Fight CRC Director of Health Promotion, Andrea (Andi) Dwyer

Andrea (Andi) Dwyer is a public health practitioner from the University of Colorado Cancer Center and Colorado School of Public Health. She joined Fight Colorectal Cancer in 2014 to develop a health education program that provides relevant and timely information to survivors, caregivers and families looking for reliable resources to guide them through a colorectal cancer diagnosis.
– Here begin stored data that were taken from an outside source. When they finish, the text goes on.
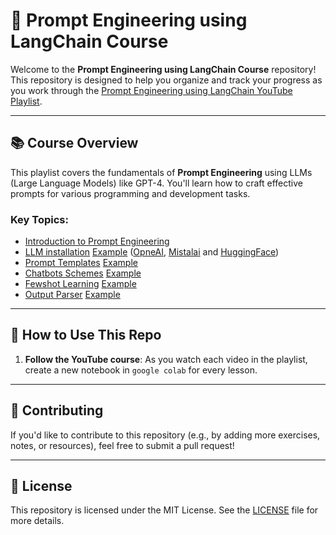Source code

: # 🧠 Prompt Engineering using LangChain Course

Welcome to the **Prompt Engineering using LangChain Course** repository! This repository is designed to help you organize and track your progress as you work through the [Prompt Engineering using LangChain YouTube Playlist](https://www.youtube.com/playlist?list=PLvLvlVqNQGHDNUshQJBWWCIRGgC0PN7VL&si=pAokoeFVnHOLSfte).

---

## 📚 Course Overview

This playlist covers the fundamentals of **Prompt Engineering** using LLMs (Large Language Models) like GPT-4. You'll learn how to craft effective prompts for various programming and development tasks.

### Key Topics:
- [Introduction to Prompt Engineering](https://youtu.be/A-sNuzZgY8g?si=QBeHEcvjG6q2NdqT)
- [LLM installation](https://youtu.be/YLmK_w4LSYY?si=6H-6ChblZiYlYfc5) [Example](Installation.ipynb) ([OpneAI](https://python.langchain.com/docs/integrations/chat/openai/), [Mistalai](https://python.langchain.com/docs/integrations/chat/mistralai/) and [HuggingFace](https://python.langchain.com/docs/integrations/chat/huggingface/))
- [Prompt Templates](https://youtu.be/5--xlDBfPng?si=yMAF3ABflpt7QxLl) [Example](Templates.ipynb)
- [Chatbots Schemes](https://youtu.be/eip63bomemI?si=lRwYFUtUbNV3Etg_) [Example](Chatbots_Schemes.ipynb)
- [Fewshot Learning](https://youtu.be/1ZJfEEpESzM?si=AhreigivVOpVQ9jO) [Example](Fewshot_Learning.ipynb)
- [Output Parser](https://youtu.be/r7uZo4kGxFU?si=ThyPWZhXQMW8iCPT) [Example](Output_Parser.ipynb)


---

## 📝 How to Use This Repo

1. **Follow the YouTube course**: As you watch each video in the playlist, create a new notebook in `google colab` for every lesson.

---

## 🤝 Contributing

If you'd like to contribute to this repository (e.g., by adding more exercises, notes, or resources), feel free to submit a pull request!

---

## 📜 License

This repository is licensed under the MIT License. See the [LICENSE](LICENSE) file for more details.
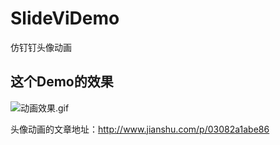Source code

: # SlideViDemo
仿钉钉头像动画

## 这个Demo的效果

![动画效果.gif](https://github.com/houlucky/SlideViDemo/blob/master/art/Video_2016-08-02_113610.wmv_1470109012.gif )   
  

头像动画的文章地址：http://www.jianshu.com/p/03082a1abe86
As the co-director of the Colorado Colorectal Screening Program, she is a leader in patient navigation and established one of the largest screening patient navigation programs in the country. Andi received her Bachelor of Science in Biology and Chemistry from Regis Jesuit University in Denver, Colorado and is a student within the Colorado School of Public Health. In addition to her role at Fight Colorectal Cancer, she serves as research program director working in the dissemination and implementation of science with a focus on cancer survivorship. She is on the Steering Committee with the National Colorectal Cancer Roundtable, and Co-Chair of the Evidence-Based Education and Outreach Task Group and has served as a leader on the Colorado Cancer Coalition.

“The revision to the American Cancer Society guideline for the average risk population from 50 to 45 is a critical step to impact the increasing rate of colorectal cancer in the young (under age 50).  But this change in guideline will not answer the reason why so many young people are being diagnosed. We still have a lot of work to do.”